Purpose: Glial induced chronic inflammation contributes to the pathogenesis of HIV-1-associated neurocognitive disorder (HAND), but the molecular mechanisms of inflammatory regulation have not yet been fully understood. Astrocyte elevated gene (AEG-1), an HIV-1 and tumor necrosis factor (TNF)-α inducible gene, is associated with multiple signaling cascades such as nuclear factor (NF)-κB, Wnt/β-catenin during tumor progression. Recently, upregulation of Wnt signaling proteins was observed in spinal cord dorsal horn of HIV-1 patients. In addition, Wnt signaling regulates pro-inflammatory cytokines expression in several inflammatory diseases including rheumatoid arthritis, psoriasis. However, the relationship between AEG-1 and Wnt signaling pathway in HIV-1-associated neuropathogenesis has not been studied. Hereby, we proposed that astrocyte AEG-1 induces inflammation via classical Wnt signaling in HAND.
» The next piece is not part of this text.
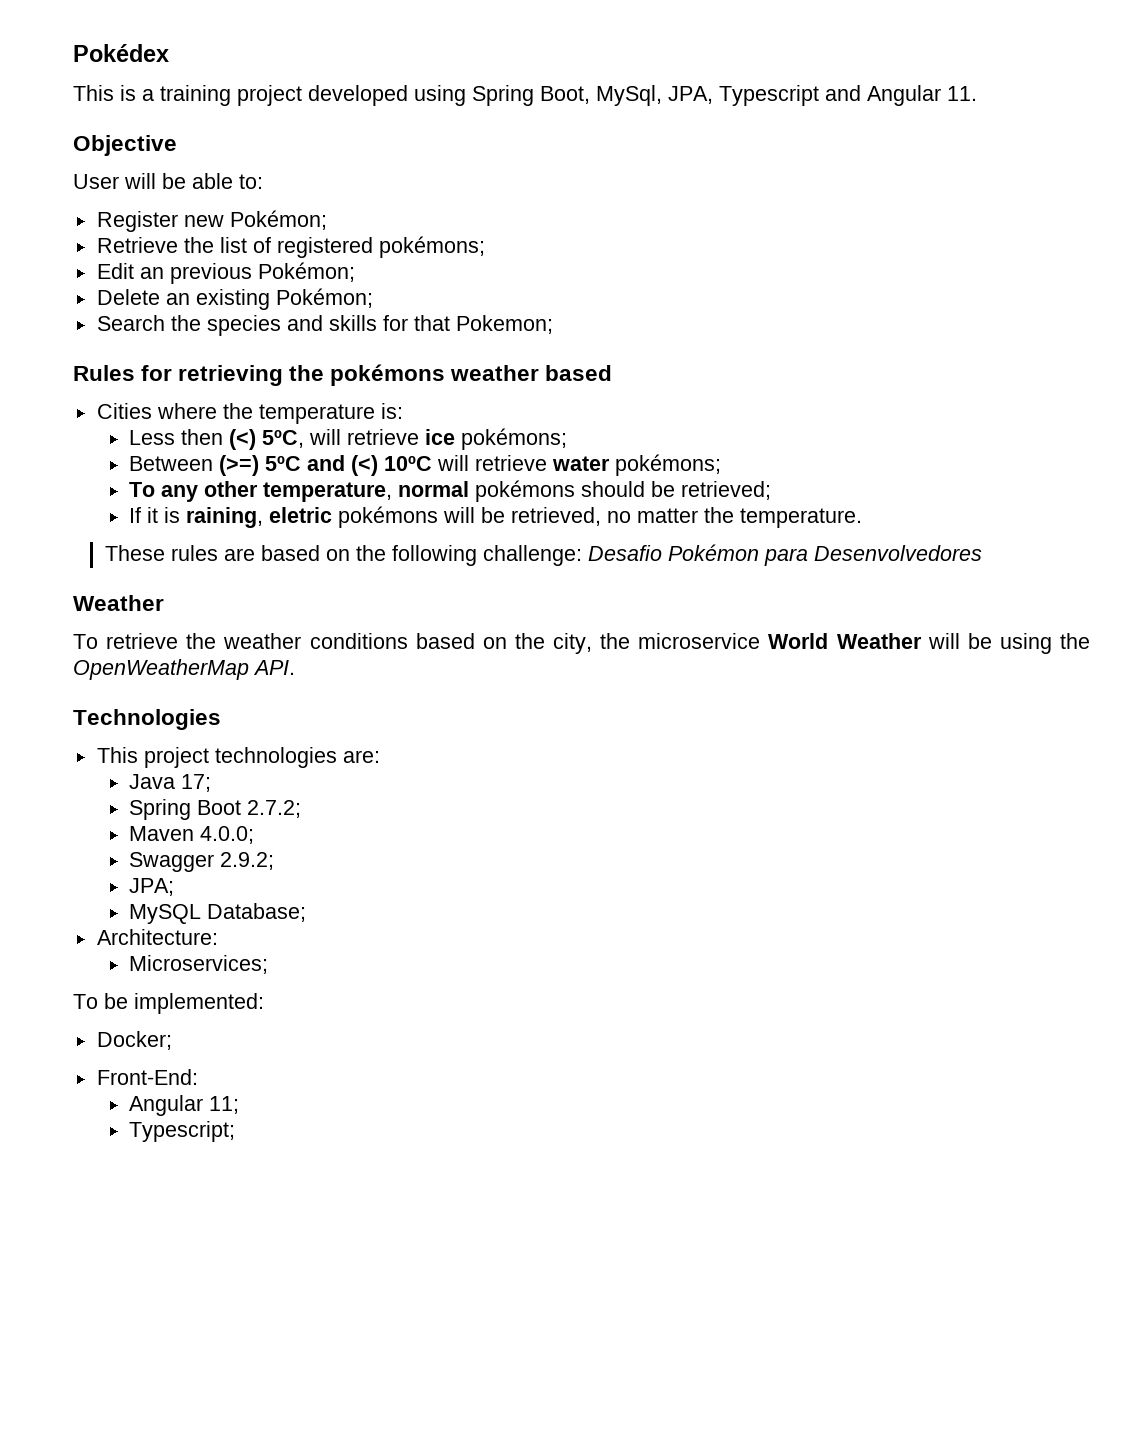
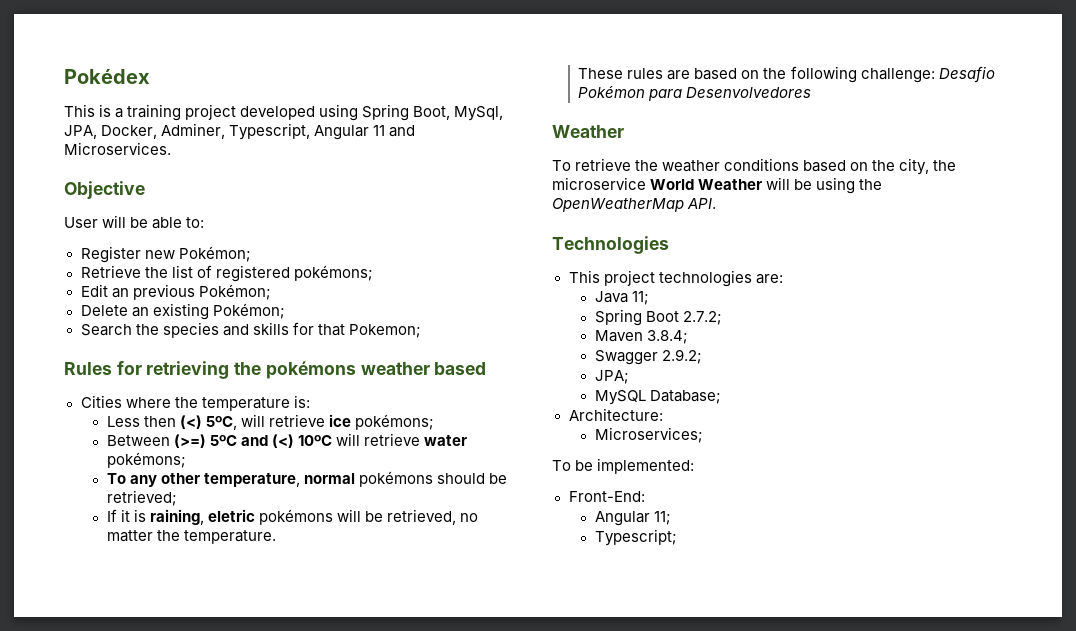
[719,85,977,106] Typescript and Angular 11. -> [101,123,416,140] [64,142,171,155] Docker, Adminer, Typescript, Angular 11 and Microservices.
[180,774,211,792] 17; -> [631,291,649,305] 11;
[199,826,254,844] 4.0.0; -> [646,330,688,344] 3.8.4;
[96,1031,172,1050] // Docker; -> (695, 466) none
Methods: Cultured human astrocytes were treated with HIV-1DJV, interleukin (IL)-1β and TNF-α. Astrocytes were nucleofected with AEG-1 and β-catenin specific siRNA. Changes in AEG-1, β-catenin and lymphoid enhancing factor (LEF)-1 levels were determined by RT-PCR, western blot analysis and immunocytochemistry. Co-immunoprecipitation (Co-IP) studies were performed to examine AEG-1 interacting proteins and NF-κB dynamics. Pro-inflammatory molecules such as CCL2 and CXCL8 levels were measured by ELISA.

Results: HIV-1DJV in combination with IL-1β and TNF-α significantly upregulated AEG-1, β-catenin and LEF-1 mRNA levels. Nuclear translocation of β-catenin decreased significantly in siAEG-1 transfected astrocytes. Further, Co-IP studies showed AEG-1 interacting with β-catenin and LEF-1, and upon activation with pro-inflammatory stimuli, interaction increased in both the cytoplasm and nucleus. Both AEG-1 and β-catenin also interacted with NF-κB, suggesting a common denominator in regulating inflammation. AEG-1 and β-catenin transient knockdown followed by IL-1β treatment altered NF-κB mediated pro-inflammatory cytokines production.

Conclusion: In summary, HAND-relevant stimuli upregulated classical Wnt signaling and increased interactions between AEG-1, β-catenin and NF-κB, suggesting AEG-1 mediated Wnt signaling regulation of NF-κB activity in HAND neuropathogenesis.